Makassar – Di utara Kota Makassar terdapat pesisir dengan hutan mangrove atau hutan bakau seluas kurang lebih 30 hektare. Mempertahankan hamparan rumah bertelur hewan laut kelompok crustacea seperti kepiting rajungan dan udang ini tidaklah mudah.

Selain menghadapi tantangan alam, tantangan juga datang dari warga pesisir sendiri, di Kampung Lantebung, Kelurahan Bira, Kecamatan Tamalanrea.

Sebelum tahun 2016, musim angin barat senantiasa menjadi ancaman bagi warga setempat. Hantaman angin puting beliung dan gelombang tinggi mendera pemukiman.

Hutan mangrove yang sedianya menjadi perintang ancaman itu tak bisa diharap karena sebagian besar telah rusak. Antara lain karena dirambah warga sendiri. Baik dijadikan kayu bakar juga keperluan rumah tangga lainnya. Karena kerusakan itu pula, hasil tangkapan kepiting rajungan berkurang.

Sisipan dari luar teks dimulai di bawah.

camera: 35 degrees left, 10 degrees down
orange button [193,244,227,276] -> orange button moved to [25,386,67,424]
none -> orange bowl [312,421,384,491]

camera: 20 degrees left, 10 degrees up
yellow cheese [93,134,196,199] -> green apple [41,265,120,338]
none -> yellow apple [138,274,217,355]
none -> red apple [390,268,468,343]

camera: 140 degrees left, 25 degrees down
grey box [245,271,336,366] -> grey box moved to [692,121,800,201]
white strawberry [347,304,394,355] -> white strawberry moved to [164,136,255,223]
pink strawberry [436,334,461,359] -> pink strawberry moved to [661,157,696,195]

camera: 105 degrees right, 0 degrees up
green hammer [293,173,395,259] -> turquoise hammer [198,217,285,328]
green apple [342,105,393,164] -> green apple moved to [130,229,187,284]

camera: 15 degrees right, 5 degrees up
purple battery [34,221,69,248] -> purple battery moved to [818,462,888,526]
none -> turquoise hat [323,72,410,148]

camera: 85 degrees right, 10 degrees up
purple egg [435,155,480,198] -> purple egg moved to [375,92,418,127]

Belakangan, lahirlah kesadaran warga untuk berhenti mengganggu keberadaan hutan mangrove demi kelangsungan hidup pemukiman. Pelan tapi pasti, tidak ada lagi penebangan bahkan penanaman bibit mangrove secara massif dari warga sendiri. Mereka mengorganisir diri dengan membentuk Pemerhati Mangrove dan Ikatan Keluarga Lantebung. Didukung kelompok-kelompok masyarakat yang datang berkunjung.

Daeng Saraba, (58), ketua Pemerhati Mangrove kepada penulis, Minggu, (4/12), mengatakan, gerakan pelestarian mangrove dimulai tahun 2016. Dua tahun kemudian yakni tahun 2018, luasan hutan mangrove yang tadinya tersisa kurang lebih 10 hektare bertambah jadi 15 hektare. Dukungan baru-baru ini dari kelompok pemuda gereja turun bersama warga lakukan penanaman bibit mangrove, juga dari Yayasan Konservasi Laut sebanyak 2 ribu bibit.

Diungkapnya, tahun 2022 ini, total luasan kurang lebih 30 hektare. Targetnya, menjadikan hutan ini sebagai kawasan ekowisata yang bisa dinikmati dan dimanfaatkan banyak orang.

Salah satu fasilitas yang harus tersedia, kata Daeng Saraba, adalah jembatan kayu untuk menelusuri hutan mangrove. Namun sementara ini, panjang jembatan kayu yang bisa kami adakan baru 395 meter. Itupun harus kejar-kejaran dengan waktu karena jembatan kayu ini ada batas ketahanannya.